(Dataset Opens)

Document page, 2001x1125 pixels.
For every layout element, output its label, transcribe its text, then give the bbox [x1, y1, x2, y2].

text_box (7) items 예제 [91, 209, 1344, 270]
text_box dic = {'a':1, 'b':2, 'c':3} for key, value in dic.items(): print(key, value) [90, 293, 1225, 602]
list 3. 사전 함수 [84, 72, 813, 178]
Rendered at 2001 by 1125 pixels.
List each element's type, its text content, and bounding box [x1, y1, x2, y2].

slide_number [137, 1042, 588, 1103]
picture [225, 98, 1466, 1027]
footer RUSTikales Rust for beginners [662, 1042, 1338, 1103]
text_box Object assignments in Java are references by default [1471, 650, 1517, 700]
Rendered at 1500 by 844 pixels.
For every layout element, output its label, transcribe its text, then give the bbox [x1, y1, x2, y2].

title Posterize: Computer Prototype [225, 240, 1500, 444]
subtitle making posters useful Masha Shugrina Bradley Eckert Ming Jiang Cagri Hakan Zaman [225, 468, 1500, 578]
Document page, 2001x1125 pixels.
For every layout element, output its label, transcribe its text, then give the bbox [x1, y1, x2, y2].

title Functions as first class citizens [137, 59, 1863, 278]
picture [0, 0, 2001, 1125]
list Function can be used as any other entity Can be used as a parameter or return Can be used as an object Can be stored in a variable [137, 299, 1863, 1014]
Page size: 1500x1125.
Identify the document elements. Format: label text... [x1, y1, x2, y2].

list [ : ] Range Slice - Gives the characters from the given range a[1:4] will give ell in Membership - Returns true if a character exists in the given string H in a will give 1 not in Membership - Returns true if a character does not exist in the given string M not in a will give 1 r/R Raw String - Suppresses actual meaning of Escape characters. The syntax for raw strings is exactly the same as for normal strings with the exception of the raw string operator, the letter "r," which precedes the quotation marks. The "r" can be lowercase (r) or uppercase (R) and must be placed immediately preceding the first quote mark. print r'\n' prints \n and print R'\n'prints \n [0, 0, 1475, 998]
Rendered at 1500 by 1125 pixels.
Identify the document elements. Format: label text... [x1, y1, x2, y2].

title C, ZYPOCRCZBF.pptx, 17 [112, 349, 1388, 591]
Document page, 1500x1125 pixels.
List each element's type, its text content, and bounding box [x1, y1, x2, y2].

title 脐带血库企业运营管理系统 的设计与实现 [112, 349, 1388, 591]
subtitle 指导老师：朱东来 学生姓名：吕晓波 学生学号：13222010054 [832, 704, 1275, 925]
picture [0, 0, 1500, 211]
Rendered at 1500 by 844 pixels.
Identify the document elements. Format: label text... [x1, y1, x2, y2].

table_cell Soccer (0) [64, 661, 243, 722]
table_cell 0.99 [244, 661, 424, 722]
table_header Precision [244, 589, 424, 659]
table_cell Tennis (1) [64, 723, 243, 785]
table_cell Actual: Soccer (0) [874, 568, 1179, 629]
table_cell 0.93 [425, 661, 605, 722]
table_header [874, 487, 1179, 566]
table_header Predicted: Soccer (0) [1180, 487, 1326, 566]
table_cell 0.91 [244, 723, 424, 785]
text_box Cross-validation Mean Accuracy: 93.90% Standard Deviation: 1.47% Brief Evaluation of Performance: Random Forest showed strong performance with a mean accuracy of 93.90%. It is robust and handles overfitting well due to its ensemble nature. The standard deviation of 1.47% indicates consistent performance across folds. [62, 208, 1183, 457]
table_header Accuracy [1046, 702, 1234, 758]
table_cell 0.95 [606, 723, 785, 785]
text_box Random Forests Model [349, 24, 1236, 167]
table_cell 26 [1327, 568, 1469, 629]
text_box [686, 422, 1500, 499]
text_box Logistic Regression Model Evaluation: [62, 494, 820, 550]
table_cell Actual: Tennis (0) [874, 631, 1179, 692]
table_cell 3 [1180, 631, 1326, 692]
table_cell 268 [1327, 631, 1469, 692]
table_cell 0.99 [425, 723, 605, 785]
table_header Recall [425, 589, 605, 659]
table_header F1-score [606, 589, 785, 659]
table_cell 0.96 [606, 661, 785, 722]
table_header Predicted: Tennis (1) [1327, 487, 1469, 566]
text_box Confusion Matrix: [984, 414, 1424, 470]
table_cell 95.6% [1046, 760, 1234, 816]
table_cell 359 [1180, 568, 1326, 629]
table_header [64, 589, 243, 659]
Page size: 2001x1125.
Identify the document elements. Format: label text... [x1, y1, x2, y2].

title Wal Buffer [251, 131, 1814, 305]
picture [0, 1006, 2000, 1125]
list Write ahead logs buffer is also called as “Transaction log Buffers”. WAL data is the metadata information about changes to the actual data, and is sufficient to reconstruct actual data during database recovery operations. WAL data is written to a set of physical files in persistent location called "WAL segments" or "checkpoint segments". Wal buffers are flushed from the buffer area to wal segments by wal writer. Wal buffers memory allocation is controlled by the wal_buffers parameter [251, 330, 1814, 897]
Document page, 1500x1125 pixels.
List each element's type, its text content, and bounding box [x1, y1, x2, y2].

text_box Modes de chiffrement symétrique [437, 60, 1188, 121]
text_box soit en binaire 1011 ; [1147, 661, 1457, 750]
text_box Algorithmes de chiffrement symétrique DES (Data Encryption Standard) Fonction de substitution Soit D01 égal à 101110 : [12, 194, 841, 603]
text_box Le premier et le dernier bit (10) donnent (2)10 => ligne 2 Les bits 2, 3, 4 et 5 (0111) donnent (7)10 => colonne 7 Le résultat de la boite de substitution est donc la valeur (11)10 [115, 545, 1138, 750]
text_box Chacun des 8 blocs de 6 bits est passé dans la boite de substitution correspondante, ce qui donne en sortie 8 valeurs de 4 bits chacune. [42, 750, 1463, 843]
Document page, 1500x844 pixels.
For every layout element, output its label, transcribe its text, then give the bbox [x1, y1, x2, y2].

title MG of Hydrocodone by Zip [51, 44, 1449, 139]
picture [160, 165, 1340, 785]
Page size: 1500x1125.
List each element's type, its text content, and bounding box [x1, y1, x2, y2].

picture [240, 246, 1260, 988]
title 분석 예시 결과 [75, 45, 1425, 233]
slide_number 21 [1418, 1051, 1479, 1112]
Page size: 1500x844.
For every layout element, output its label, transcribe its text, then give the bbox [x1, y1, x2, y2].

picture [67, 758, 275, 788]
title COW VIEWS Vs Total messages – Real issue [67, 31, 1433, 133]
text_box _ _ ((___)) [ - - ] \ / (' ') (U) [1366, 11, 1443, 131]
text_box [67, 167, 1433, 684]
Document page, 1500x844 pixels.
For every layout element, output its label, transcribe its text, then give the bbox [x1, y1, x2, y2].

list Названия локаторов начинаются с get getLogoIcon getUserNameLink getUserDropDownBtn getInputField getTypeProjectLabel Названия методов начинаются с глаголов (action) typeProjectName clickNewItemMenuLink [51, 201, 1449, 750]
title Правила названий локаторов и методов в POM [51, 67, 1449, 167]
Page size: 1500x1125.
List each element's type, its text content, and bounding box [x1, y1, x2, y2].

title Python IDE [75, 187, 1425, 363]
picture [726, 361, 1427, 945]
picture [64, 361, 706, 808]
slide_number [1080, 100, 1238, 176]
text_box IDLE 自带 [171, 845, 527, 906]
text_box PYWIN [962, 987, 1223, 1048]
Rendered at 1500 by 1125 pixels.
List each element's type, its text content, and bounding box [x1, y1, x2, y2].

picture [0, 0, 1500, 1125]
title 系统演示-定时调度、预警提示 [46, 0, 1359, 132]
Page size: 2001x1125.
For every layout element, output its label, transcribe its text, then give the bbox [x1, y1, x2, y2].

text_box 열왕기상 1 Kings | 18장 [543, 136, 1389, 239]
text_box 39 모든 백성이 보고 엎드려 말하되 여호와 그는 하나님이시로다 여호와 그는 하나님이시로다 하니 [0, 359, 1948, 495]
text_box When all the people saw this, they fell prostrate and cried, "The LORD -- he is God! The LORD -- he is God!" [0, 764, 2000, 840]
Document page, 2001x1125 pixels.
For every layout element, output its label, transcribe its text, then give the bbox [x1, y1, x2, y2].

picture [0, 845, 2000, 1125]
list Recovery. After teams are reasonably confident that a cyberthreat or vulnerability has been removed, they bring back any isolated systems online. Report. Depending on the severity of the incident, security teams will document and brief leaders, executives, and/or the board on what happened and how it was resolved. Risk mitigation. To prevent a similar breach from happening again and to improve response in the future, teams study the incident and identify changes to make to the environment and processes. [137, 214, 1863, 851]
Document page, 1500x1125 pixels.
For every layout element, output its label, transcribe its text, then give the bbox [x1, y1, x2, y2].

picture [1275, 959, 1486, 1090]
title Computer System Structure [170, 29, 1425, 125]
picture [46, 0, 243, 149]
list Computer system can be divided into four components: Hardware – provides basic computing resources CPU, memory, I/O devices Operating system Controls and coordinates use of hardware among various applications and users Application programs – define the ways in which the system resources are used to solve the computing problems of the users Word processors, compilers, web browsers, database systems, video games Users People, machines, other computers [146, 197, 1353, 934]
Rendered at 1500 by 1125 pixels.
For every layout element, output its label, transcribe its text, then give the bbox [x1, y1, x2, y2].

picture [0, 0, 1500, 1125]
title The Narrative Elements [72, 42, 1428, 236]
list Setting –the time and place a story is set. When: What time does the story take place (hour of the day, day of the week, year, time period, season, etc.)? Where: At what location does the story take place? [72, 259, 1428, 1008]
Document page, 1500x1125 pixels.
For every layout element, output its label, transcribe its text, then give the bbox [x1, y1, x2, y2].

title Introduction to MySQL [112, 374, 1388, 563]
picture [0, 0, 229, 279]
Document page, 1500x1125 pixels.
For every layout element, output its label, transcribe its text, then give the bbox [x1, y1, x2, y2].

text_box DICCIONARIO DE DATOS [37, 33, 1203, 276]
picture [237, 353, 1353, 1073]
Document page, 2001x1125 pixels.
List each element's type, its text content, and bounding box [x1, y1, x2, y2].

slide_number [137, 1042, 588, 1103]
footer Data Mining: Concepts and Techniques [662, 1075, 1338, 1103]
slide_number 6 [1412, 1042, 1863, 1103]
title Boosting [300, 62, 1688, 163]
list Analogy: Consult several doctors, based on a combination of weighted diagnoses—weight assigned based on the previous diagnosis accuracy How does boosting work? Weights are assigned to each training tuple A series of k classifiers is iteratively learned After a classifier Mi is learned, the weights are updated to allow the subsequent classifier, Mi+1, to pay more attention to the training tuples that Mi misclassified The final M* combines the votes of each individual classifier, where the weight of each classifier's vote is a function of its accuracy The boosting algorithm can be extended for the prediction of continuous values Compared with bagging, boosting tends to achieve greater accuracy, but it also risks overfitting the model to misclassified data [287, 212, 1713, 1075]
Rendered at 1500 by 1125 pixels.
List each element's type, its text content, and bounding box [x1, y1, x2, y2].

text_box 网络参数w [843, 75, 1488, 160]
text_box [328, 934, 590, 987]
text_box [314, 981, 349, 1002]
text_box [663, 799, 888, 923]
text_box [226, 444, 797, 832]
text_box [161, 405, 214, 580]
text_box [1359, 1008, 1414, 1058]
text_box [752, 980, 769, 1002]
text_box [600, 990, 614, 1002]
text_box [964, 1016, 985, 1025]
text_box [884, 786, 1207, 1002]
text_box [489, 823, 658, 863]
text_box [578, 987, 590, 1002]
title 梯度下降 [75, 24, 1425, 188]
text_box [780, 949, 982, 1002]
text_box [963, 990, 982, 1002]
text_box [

(Dataset Closes)

Task objective =
Exact copies of the lines from the start of the data up to the line holding "Rendered at 2001 by 1125 pixels.", both included, are all that is needed.

Answer to this exercise =
Document page, 2001x1125 pixels.
For every layout element, output its label, transcribe its text, then give the bbox [x1, y1, x2, y2].

text_box (7) items 예제 [91, 209, 1344, 270]
text_box dic = {'a':1, 'b':2, 'c':3} for key, value in dic.items(): print(key, value) [90, 293, 1225, 602]
list 3. 사전 함수 [84, 72, 813, 178]
Rendered at 2001 by 1125 pixels.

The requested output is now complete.